▸ **Directions for this task**: Edit the stretch of records from the start through the line containing "Trending Today on NewsBudz": write those lines out again with "Dunhuang" changed to "Tun-huang" and nothing else altered.
___ Data supplied
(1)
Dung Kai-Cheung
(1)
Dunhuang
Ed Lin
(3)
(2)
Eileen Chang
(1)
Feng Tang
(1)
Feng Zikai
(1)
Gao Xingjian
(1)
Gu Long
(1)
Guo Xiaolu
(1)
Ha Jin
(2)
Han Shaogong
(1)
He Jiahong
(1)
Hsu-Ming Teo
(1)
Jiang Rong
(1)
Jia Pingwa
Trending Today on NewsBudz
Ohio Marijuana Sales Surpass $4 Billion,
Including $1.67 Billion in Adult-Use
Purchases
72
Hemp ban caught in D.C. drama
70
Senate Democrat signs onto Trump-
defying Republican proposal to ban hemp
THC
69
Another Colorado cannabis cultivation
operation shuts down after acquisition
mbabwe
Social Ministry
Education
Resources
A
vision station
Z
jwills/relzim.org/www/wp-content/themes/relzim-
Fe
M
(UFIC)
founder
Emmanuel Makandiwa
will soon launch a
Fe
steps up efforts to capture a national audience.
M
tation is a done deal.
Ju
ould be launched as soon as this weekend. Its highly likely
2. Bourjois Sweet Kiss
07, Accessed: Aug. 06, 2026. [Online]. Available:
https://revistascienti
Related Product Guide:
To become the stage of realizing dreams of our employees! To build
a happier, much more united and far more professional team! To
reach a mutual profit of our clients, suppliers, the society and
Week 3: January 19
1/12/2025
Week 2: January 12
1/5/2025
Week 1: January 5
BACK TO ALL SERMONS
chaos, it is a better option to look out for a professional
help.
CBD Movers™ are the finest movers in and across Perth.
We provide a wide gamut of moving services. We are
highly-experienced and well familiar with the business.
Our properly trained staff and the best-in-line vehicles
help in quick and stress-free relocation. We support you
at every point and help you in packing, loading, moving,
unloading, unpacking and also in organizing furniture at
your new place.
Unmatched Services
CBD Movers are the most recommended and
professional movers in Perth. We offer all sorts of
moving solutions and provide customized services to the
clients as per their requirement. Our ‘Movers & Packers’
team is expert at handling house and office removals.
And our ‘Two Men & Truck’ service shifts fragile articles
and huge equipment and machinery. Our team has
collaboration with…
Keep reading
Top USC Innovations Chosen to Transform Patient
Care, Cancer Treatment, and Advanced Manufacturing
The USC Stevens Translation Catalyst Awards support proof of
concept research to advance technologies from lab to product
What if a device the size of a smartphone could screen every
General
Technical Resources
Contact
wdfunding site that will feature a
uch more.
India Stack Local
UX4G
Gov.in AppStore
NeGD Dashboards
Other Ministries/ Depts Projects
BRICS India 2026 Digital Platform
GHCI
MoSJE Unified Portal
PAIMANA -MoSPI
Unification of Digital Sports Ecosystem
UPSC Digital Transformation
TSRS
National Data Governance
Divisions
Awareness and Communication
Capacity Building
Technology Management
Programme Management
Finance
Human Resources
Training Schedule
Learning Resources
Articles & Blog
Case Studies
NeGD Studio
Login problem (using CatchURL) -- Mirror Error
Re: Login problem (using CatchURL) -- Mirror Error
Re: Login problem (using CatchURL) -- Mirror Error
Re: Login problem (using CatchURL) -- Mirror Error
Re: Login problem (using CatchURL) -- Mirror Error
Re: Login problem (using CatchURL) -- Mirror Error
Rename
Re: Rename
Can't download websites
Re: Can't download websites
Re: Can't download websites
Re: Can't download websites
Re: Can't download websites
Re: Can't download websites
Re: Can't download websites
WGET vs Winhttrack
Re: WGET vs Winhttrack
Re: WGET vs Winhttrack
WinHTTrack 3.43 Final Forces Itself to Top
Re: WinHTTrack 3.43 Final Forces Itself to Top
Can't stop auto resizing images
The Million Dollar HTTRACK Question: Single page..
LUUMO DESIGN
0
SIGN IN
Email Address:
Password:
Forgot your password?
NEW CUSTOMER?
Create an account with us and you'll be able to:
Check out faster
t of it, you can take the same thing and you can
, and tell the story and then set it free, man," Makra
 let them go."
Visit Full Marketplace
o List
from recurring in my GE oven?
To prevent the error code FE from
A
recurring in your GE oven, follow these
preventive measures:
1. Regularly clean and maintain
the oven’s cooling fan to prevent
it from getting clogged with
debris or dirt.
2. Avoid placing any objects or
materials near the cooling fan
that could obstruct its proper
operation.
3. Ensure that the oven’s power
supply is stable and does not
______
▸ **Answer section**:
(1)
Dung Kai-Cheung
(1)
Tun-huang
Ed Lin
(3)
(2)
Eileen Chang
(1)
Feng Tang
(1)
Feng Zikai
(1)
Gao Xingjian
(1)
Gu Long
(1)
Guo Xiaolu
(1)
Ha Jin
(2)
Han Shaogong
(1)
He Jiahong
(1)
Hsu-Ming Teo
(1)
Jiang Rong
(1)
Jia Pingwa
Trending Today on NewsBudz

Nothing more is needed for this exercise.